Il paradosso di Paolo e Francesca
Da anni ne sto facendo un punto d’onore, una sfida con me stessa: quando devo spiegare il quinto canto dell’inferno, cioè quello di Paolo e Francesca, faccio il possibile per avere gli allievi tutti presenti. Li avverto con una o due settimane di anticipo, mi informo sulle loro assenze prevedibili e sulle attività organizzate dalla scuola, spesso arrivo anche a modificare il calendario delle lezioni perché Paolo e Francesca cadano in una data propizia. Ebbene, per una sorta di destino avverso o di maledizione il mio sforzo non riesce mai: ci sono sempre uno o due allievi impegnati fuori dalla classe in una forma ufficialmente autorizzata dalla scuola. Certamina, gare sportive, concorsi di vario genere, incombenze burocratiche, e ultimamente ci si è messa pure l’alternanza scuola-lavoro. Spesso, come accade in molte leggende e tragedie greche, si scopre all’ultimo momento che è stato proprio il cambiamento di data a nuocerci, perché anche l’impegno esterno si è spostato all’ultimo minuto dalla data inizialmente prevista (che quindi si rivela tardivamente propizia) a quella attuale, oppure è saltata fuori qualche altra novità. E non pensate che siano gli allievi stessi ad inventare scuse per andarsene, anzi, devo riconoscere che fanno di tutto per essere presenti, non so se per compiacermi, per assecondare la mia bizzarra ossessione o perché davvero non vogliono perdere la lezione su un testo così famoso; sta di fatto che quasi sempre l’assenza non è una loro scelta.
Ovviamente capita la stessa cosa con qualunque lezione di qualunque materia.
Mi direte: con tutti i problemi che ha la scuola italiana, con le notizie sempre più frequenti di insegnanti aggrediti e malmenati da allievi o genitori, non è proprio il caso di preoccuparsi di uno o due ragazzi (e per giunta di solito tra i più bravi) che saltano una lezione. Ebbene, io vedo le due cose come le due facce di una stessa medaglia. Perché se persino un liceo classico serio e prestigioso non è in grado di garantire ai propri allievi la certezza di partecipare a una lezione su uno dei testi più famosi della letteratura italiana vuol dire che nel sistema c’è qualcosa che non funziona: quale credibilità di fronte al mondo esterno può avere una scuola che sembra dare per scontato che nulla di ciò che accade nella sua quotidianità sia davvero essenziale? E quale credibilità professionale può avere un insegnante nel momento in cui tutto ciò che fa o dice è considerato in qualche modo superfluo? Quale prestigio può avere una persona che è destinata istituzionalmente a passare sempre e comunque in secondo piano?

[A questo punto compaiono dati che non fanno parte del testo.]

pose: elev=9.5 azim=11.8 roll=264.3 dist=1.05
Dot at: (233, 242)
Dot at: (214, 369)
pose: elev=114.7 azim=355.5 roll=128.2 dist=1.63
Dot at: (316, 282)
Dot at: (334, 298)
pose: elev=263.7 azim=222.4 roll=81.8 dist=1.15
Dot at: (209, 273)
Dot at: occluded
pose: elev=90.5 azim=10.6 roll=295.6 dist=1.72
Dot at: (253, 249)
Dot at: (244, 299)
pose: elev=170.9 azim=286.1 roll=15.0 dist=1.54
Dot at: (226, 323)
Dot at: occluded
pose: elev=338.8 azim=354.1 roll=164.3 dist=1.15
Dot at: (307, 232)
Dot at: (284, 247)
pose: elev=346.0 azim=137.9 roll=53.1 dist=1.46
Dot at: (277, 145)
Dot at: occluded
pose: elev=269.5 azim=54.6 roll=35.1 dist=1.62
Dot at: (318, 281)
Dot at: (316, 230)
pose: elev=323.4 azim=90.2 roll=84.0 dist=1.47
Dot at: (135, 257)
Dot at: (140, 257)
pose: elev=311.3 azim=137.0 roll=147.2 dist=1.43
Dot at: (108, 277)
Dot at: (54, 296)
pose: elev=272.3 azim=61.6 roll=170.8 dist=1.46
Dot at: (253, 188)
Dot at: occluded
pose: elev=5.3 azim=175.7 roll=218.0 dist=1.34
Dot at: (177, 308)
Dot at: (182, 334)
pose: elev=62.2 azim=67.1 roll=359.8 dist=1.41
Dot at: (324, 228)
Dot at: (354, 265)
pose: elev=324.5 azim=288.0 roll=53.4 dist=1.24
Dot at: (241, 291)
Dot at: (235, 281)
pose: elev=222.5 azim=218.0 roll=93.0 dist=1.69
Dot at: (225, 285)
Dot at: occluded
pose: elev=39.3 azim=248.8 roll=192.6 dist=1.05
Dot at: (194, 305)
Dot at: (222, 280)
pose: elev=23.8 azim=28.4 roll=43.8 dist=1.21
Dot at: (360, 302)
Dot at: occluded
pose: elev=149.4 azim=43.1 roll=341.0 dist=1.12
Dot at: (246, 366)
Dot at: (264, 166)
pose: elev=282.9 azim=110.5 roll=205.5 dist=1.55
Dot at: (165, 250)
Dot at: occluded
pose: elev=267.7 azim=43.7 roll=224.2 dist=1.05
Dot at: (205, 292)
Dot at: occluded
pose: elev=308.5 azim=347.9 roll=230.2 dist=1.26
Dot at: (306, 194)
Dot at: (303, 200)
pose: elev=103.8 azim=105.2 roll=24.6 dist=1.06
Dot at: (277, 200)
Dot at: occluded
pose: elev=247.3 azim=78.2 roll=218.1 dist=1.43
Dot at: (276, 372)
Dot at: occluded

Non so quali siano le cause; forse bisognerebbe rivalutare la tanto vituperata lezione frontale, che peraltro può essere un momento di dialogo e confronto tra tutti gli allievi di una classe. Certamente occorre un’ampia riflessione sul ruolo dell’insegnante.
Ovviamente la mia impuntatura sul quinto canto dell’inferno è simbolica; non ho una particolare ragione personale che mi lega a Paolo e Francesca (una volta tanto non ci vedo neanche agganci evidenti con la cultura ebraica e, a differenza del canto di Ulisse – che sarà oggetto tra due o tre mesi di un’altra mia sfida disperata – non c’è neanche un collegamento con un passo famoso di Primo Levi); anzi, Francesca mi sta pure un po’ antipatica nella sua incapacità di assumersi le proprie responsabilità. Difetto, peraltro, che ha in comune con una scuola che sembra aver rinunciato a credere in se stessa.